Confira a seguir as projeções que podem virar o jogo. Ou, ao menos, movimentar muito as mesas de operação.

1. Curva de juros dos EUA

Um dos cenários mais radicais é o de uma curva de juros achatada até o vencimento de 10 anos, com todos os rendimentos abaixo de 3%. Isso implicaria um Federal Reserve mais dovish, cortando a taxa básica até a faixa de neutralidade (2,5%-3%), em resposta a uma inflação ainda mais controlada.

O banco ainda projeta o fim do aperto quantitativo (QT) e a retomada da expansão do balanço do Fed, com compras de títulos de curto prazo. Parte da pressão sobre os juros viria também do próprio Tesouro americano, que passaria a emitir menos papéis longos para tentar aliviar o peso dos juros hipotecários e, assim, reaquecer o setor imobiliário.

2. Ouro a US$ 5.000 por onça

Uma das apostas mais ousadas é a de que o ouro possa chegar a US$ 5 mil (R$ 27,5 mil) por onça — mais que o dobro do nível atual. O metal precioso se beneficiaria tanto de um cenário de crise (voo para a segurança) quanto de crescimento com liquidez abundante (proteção contra inflação).
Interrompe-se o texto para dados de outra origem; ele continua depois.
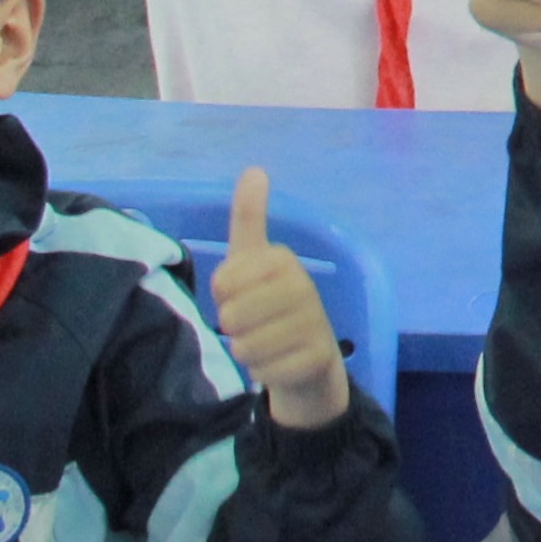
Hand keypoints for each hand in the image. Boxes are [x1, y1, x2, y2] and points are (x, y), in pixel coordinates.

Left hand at [208, 169, 355, 430]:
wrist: (309, 358)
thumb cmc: (271, 304)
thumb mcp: (254, 261)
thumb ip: (249, 218)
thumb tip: (254, 169)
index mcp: (284, 259)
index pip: (223, 283)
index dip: (223, 296)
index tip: (242, 294)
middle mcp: (303, 286)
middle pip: (232, 317)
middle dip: (234, 327)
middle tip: (255, 323)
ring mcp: (314, 322)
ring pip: (246, 346)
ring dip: (247, 352)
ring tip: (266, 344)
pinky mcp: (317, 357)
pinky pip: (264, 371)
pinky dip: (264, 372)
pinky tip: (280, 363)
Além disso, o banco aponta quatro gatilhos para essa alta:

- Relaxamento monetário nos EUA (e em outras economias);

- Aumento das reservas em ouro por bancos centrais, como forma de diversificação;

- Crescente interesse de plataformas de wealth management no metal como reserva de valor;

- Medo fiscal e riscos geopolíticos em alta;

- Historicamente, o ouro sobe em 80% dos casos nos 6 meses seguintes ao início de cortes de juros pelo Fed.

3. Dólar (DXY) renova máximas do ciclo

Apesar da queda do dólar em 2025 — seu pior ano em mais de uma década — o JP Morgan acredita que a moeda pode se recuperar e atingir um novo pico cíclico, superando os 114 pontos no índice DXY, patamar alcançado em setembro de 2022.

Segundo o banco, o "sorriso do dólar" — tese que diz que a moeda se fortalece tanto em cenários de crescimento quanto em crises — voltou a se confirmar. A fuga para qualidade em momentos de estresse global ainda favorece o dólar, especialmente com os EUA liderando setores como inteligência artificial.

4. Spreads de crédito high yield nos EUA atingem mínimas históricas

O spread médio dos bonds de alto rendimento nos EUA pode cair abaixo dos 233 pontos-base, superando o recorde de 2007. A combinação de fundamentos sólidos, baixo índice de calotes e um mercado dominado por refinanciamentos (não por novas emissões) sustenta essa projeção.

Além disso, a crescente presença do crédito privado tem absorvido emissores mais arriscados, deixando o mercado de high yield público com melhor qualidade média.

5. Títulos soberanos de emergentes

Hoje, apenas 2% dos papéis do índice J.P. Morgan EMBIG (de dívida soberana de emergentes) negociam com spread negativo em relação aos Treasuries americanos. O banco prevê que esse número pode triplicar para 6% em 2026.

A projeção se baseia em três fatores:

Forte demanda local por títulos de qualidade em países como Emirados Árabes Unidos;

Fundamentais sólidos e superávits em conta corrente;

O desejo geopolítico de ver os próprios títulos “superando” os dos EUA.

China e Emirados já estão nesse grupo seleto — e outros países da região do Golfo podem seguir o mesmo caminho.

6. Uma nova cara para a política fiscal e monetária dos EUA

O pano de fundo para várias dessas previsões é uma mudança na maneira como governo e Fed interagem. A projeção do banco sugere uma coordenação informal entre o Tesouro e o banco central com foco em reduzir os juros longos, estimular crédito imobiliário e sustentar o consumo — ainda mais com o ambiente político de eleição presidencial em vista.